Sur les 174 A400M commandés, 12 ont déjà été livrés, dont la moitié à l’Armée de l’Air française, qui a reçu son premier exemplaire en 2013. Le MSN 23 qui vient de s’écraser était le 16 ème appareil de série produit, les six premiers étant des prototypes destinés aux essais en vol.
Par mesure de précaution, une grande majorité des pays clients ont cloués leurs appareils au sol, le temps de l’enquête. C’est une réponse logique, faisant appel au principe de précaution. Seule l’Armée de l’Air n’a pas été dans ce sens, et a restreint l’utilisation de ses avions aux missions prioritaires.
Comme détaillé dans ce post du blog Lemamouth, l’Armée de l’Air compte actuellement sur une petite vingtaine d’appareils de transport tactiques.

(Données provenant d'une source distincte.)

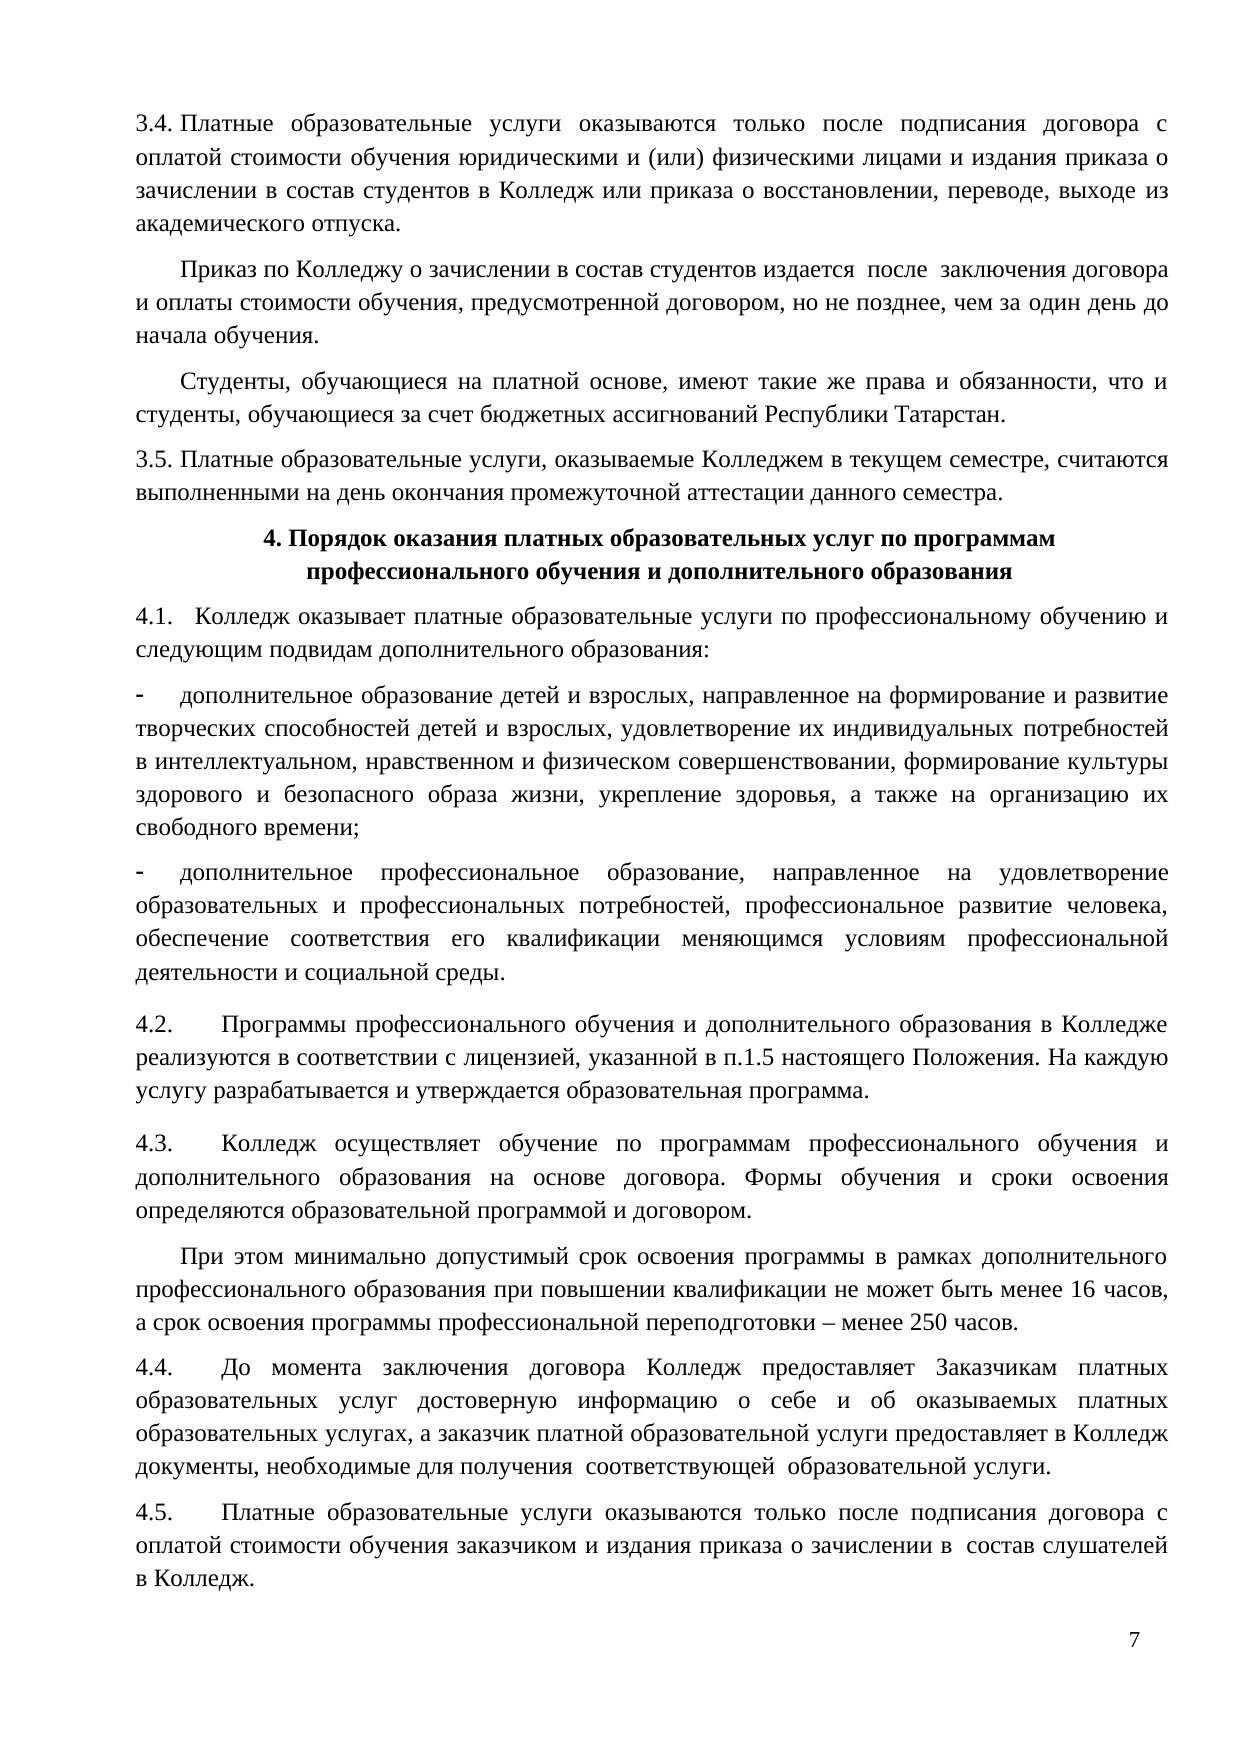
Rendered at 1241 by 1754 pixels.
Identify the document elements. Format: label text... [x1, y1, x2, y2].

subtitle 4. Порядок оказания платных образовательных услуг по программам профессионального обучения и дополнительного образования [150, 523, 1169, 584]
list Платные образовательные услуги оказываются только после подписания договора с оплатой стоимости обучения юридическими и (или) физическими лицами и издания приказа о зачислении в состав студентов в Колледж или приказа о восстановлении, переводе, выходе из академического отпуска. [135, 108, 1169, 237]
list Программы профессионального обучения и дополнительного образования в Колледже реализуются в соответствии с лицензией, указанной в п.1.5 настоящего Положения. На каждую услугу разрабатывается и утверждается образовательная программа. [135, 1009, 1169, 1104]
list Платные образовательные услуги, оказываемые Колледжем в текущем семестре, считаются выполненными на день окончания промежуточной аттестации данного семестра. [135, 444, 1169, 506]
list До момента заключения договора Колледж предоставляет Заказчикам платных образовательных услуг достоверную информацию о себе и об оказываемых платных образовательных услугах, а заказчик платной образовательной услуги предоставляет в Колледж документы, необходимые для получения соответствующей образовательной услуги. [135, 1352, 1169, 1480]
text Приказ по Колледжу о зачислении в состав студентов издается после заключения договора и оплаты стоимости обучения, предусмотренной договором, но не позднее, чем за один день до начала обучения. [135, 254, 1169, 349]
list дополнительное профессиональное образование, направленное на удовлетворение образовательных и профессиональных потребностей, профессиональное развитие человека, обеспечение соответствия его квалификации меняющимся условиям профессиональной деятельности и социальной среды. [135, 857, 1169, 985]
text Студенты, обучающиеся на платной основе, имеют такие же права и обязанности, что и студенты, обучающиеся за счет бюджетных ассигнований Республики Татарстан. [135, 366, 1169, 427]
text При этом минимально допустимый срок освоения программы в рамках дополнительного профессионального образования при повышении квалификации не может быть менее 16 часов, а срок освоения программы профессиональной переподготовки – менее 250 часов. [135, 1241, 1169, 1336]
list дополнительное образование детей и взрослых, направленное на формирование и развитие творческих способностей детей и взрослых, удовлетворение их индивидуальных потребностей в интеллектуальном, нравственном и физическом совершенствовании, формирование культуры здорового и безопасного образа жизни, укрепление здоровья, а также на организацию их свободного времени; [135, 680, 1169, 841]
list Колледж оказывает платные образовательные услуги по профессиональному обучению и следующим подвидам дополнительного образования: [135, 601, 1169, 663]
list Колледж осуществляет обучение по программам профессионального обучения и дополнительного образования на основе договора. Формы обучения и сроки освоения определяются образовательной программой и договором. [135, 1128, 1169, 1224]
list Платные образовательные услуги оказываются только после подписания договора с оплатой стоимости обучения заказчиком и издания приказа о зачислении в состав слушателей в Колледж. [135, 1497, 1169, 1592]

Les Atlas, arrivés il y a peu, et bien que l’ensemble du spectre de leurs capacités ne sont pas encore disponibles, ont déjà effectués de nombreuses missions de transport.Les opérations Barkhane au Sahel et Chammal en Irak, puis les bases aériennes éloignées du territoire telles en Guyane française ou à la Réunion dans l’Océan indiens sollicitent énormément la logistique des armées. Ce que l’Atlas fait aujourd’hui, les anciens moyens de l’armée de l’air ne pouvaient pas le faire, comme transporter un hélicoptère en Guyane via un vol direct par exemple, ou alors beaucoup plus difficilement. Mis à part pour le transport de palettes standards, où la France pouvait compter sur les 2 A340 ou les C-135FR par ailleurs fortement sollicités pour le ravitaillement en vol et déjà très insuffisant en nombre, et dont l’âge très avancé nuit à leur disponibilité, le volume de la soute, la vitesse de croisière (double de celle d’un C130), et la charge utile de l’Atlas sont devenus indispensable !

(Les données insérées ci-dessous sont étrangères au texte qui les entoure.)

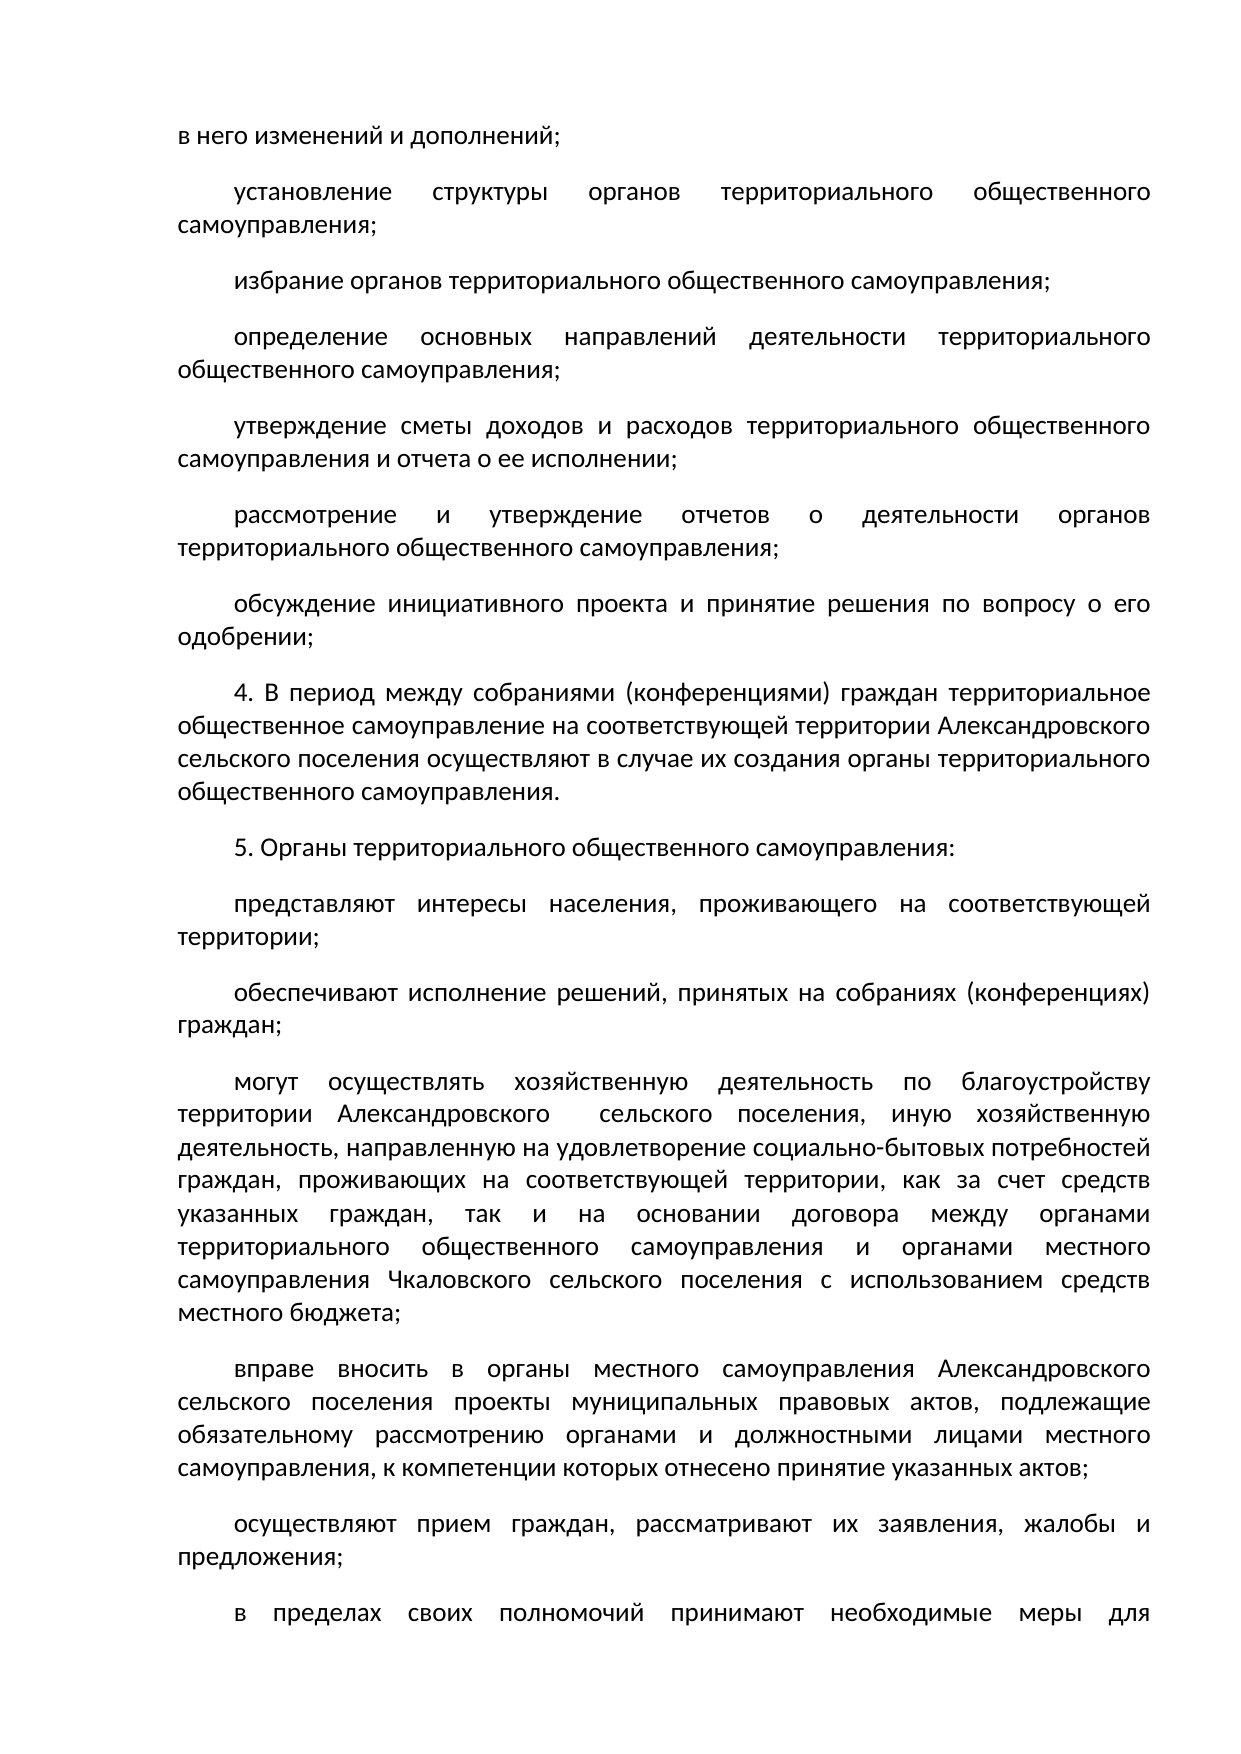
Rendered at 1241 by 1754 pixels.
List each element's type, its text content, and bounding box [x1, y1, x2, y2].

Ce qui n’est pas le cas actuellement chez les autres clients. Les autres pays n’ont pas reçu plus de deux appareils, et le Royaume Unis dispose de C-17 et de C-130 en nombre suffisant. L’Allemagne de son côté, n’a reçu qu’un seul exemplaire et son armée n’est pas fortement engagée.
Ce qui fait que dans l’attente, autant Airbus que l’Armée de l’Air tentent de tempérer… Le premier pour ne pas que des conclusions trop hâtives ne jettent encore de l’huile sur le feu sur un programme qui a du mal à faire oublier ses retards et surcoûts, et la seconde, pour justifier de l’emploi de ces appareils, alors que les autres armées ont pris des mesures immédiates.
2 Comments
GA_U
Hommage aux disparus, et soutien aux blessés et aux familles.
"Mais plus qu'un problème d'ordre technique, il s'agissait, selon les fuites" Il ne manque pas la fin de la phrase ?
Bruno ETCHENIC
Effectivement, petit soucis de copier/coller. Merci pour nous l'avoir signalé.